Editor’s Corner II: Die Sache mit der Esoterik

von Redaktion

Ein Kommentar von Thomas Schmelzer

Ist Ihnen das auch schon aufgefallen? Wenn man einen Referenten oder bekannten Autoren, der sich mit esoterischen Themen beschäftigt, fragt, ob er seine Arbeit in die Rubrik „Esoterik“ einordnen würde, bestreiten dies garantiert 95% der Befragten. Nein, sie machen keine profane Esoterik, sondern: Lebenshilfe, spirituelle Wegbegleitung, Hilfe bei der Sinnsuche, Psychotherapie, alternative Medizin, feinenergetische Heilbehandlung, Quantenheilung, Arbeit mit Neuem Bewusstsein, ganzheitlichem Denken, usw.

Warum ist das so? Ganz klar: Esoterik hat in Deutschland einen ganz schlechten Ruf. Und gerne wird nur das abschätzig als Esoterik bezeichnet, was nicht ernst zu nehmen, nicht beweisbar ist. Auch Buchverlage tun sich da manchmal schwer. Nur wenige benutzen dieses Wort – werden aber trotzdem von außen als klar esoterisch gesehen.

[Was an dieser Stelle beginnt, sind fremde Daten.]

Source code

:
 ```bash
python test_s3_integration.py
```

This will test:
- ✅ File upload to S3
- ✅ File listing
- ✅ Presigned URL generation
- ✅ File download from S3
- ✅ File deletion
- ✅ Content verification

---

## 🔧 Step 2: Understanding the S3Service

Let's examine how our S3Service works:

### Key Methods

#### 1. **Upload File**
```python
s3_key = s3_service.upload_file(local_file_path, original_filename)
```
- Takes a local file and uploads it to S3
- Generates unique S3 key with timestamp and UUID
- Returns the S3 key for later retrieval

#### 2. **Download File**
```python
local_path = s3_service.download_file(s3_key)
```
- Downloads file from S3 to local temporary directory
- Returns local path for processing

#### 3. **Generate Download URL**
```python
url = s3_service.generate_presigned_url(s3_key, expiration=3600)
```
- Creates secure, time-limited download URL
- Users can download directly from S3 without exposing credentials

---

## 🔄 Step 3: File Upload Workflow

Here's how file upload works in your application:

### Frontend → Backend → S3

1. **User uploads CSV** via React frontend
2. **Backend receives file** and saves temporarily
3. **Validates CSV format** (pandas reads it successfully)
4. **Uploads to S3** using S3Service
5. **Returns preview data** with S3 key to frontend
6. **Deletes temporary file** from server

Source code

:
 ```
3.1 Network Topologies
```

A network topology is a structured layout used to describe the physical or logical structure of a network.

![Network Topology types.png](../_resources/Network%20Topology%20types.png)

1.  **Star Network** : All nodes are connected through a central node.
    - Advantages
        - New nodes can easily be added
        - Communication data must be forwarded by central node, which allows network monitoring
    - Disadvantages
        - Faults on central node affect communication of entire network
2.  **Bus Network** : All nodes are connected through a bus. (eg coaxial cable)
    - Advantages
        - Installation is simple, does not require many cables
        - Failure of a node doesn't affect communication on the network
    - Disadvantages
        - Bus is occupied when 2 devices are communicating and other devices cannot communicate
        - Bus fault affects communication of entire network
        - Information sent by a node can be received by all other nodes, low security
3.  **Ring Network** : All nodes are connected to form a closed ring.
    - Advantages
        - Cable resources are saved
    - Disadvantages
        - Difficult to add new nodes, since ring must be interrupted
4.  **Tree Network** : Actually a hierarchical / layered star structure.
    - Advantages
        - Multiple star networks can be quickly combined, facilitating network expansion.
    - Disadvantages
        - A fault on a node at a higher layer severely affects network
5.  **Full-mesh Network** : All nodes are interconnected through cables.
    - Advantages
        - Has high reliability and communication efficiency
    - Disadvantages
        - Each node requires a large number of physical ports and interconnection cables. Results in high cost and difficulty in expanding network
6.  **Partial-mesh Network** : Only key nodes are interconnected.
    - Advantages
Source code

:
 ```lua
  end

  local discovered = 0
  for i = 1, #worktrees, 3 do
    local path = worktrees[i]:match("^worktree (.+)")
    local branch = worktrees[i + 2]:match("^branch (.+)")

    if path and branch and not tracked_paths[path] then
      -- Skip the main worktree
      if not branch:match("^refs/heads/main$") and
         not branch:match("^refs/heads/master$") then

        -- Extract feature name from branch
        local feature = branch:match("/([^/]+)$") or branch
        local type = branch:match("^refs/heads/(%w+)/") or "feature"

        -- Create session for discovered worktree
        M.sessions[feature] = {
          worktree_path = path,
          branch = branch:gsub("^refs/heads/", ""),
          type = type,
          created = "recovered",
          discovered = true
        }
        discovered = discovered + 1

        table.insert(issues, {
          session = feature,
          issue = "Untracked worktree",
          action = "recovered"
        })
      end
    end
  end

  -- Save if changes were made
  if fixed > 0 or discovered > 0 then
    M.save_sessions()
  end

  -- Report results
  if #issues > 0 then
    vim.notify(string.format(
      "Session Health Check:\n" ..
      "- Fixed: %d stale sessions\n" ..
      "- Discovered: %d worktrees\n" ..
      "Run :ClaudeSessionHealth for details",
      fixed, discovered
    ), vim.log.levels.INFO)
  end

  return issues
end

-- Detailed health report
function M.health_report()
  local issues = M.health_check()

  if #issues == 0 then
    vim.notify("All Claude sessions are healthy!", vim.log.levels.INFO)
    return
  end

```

Der Gebrauch des Wortes in der Gesellschaft ist recht diffus. Im Grunde fallen da alle religiösen Wege darunter, die nicht von den traditionellen Religionen abgedeckt sind, sowie Kommunikation und Methoden, die mit nicht fassbaren, also nicht materiellen Energien, Dingen, Wesen, etc. zu tun haben. Die Grenzen sind fließend: Bestimmte Wissenschaftsbereiche wie Philosophie oder Quantenphysik reichen in dieses Feld hinein, aber auch Homöopathie oder unsere Gefühlswelt ist für manche schon „esoterisch“. Je nachdem, wie eng dies definiert wird, spricht man dann von einem Anteil in der Bevölkerung von höchstens 12 bis mindestens 25 Prozent (Stichwort „Kulturell Kreative“).
Ursprünglich aber bedeutete Esoterik nichts Anderes als der Weg nach innen (aus dem Griechischen, „esoteros“, das Innere, Verborgene). Und es stand für „Geheimwissen“, das nur wenigen zur Verfügung stand – oder von wenigen überhaupt verstanden werden konnte. So gab es im Westen schon bald „Geheimwissenschaften“. Sie existieren noch heute und sehen sich – selbstverständlich – als nicht esoterisch…
Die Esoterik lieferte immer auch neue Lebensvisionen oder kritisierte herrschende Meinungen – ein weiterer Grund, weswegen sie gerne von Meinungsmachern diffamiert wird. Esoterik verbindet und sucht Synthesen zwischen eigentlich getrennten Bereichen wie Wissenschaft und Spiritualität. Selbstverständlich wird jeder der Wissenschaftler in diesem Bereich sagen, er mache nur Wissenschaft, aber keine Esoterik. Ausnahmen gibt es zum Glück immer häufiger. So spricht Dieter Broers heute offen über seinen Weg als Wissenschaftler, aber auch als spirituell Suchender.
Auch das Cosmic Cine Filmfestival, das im April und Mai 2011 in vier Städten Deutschlands stattfand, wurde von der Mainstream-Presse kaum wahrgenommen, da esoterisch. Tatsächlich aber liefen dort innovative, spannende, berührende Filme, die sich wohl mit seelischen, aber auch gesellschaftlichen, wissenschaftlichen und politischen Themen beschäftigen (Zum Glück wird dieses Event fortgeführt).
Ist Esoterik nur subjektive, innere, nicht messbare Erfahrungswelt – und die Wissenschaft objektiv? Spätestens seit der Quantenphysik wissen wir, dass solche Unterteilung nicht möglich ist. Ein Mensch auf dem spirituellen Weg kann durchaus wissenschaftlich-empirisch eigene Erfahrungen sammeln, sie mit denen anderer und mit spirituellen Texten vergleichen und dadurch zu klaren Erkenntnissen über die Funktion seines Geistes kommen. Der Dalai Lama bezeichnet deswegen den Buddhismus gerne als „Wissenschaft des Geistes“.
Gut, der Buddhismus ist natürlich auch keine Esoterik. … Oder?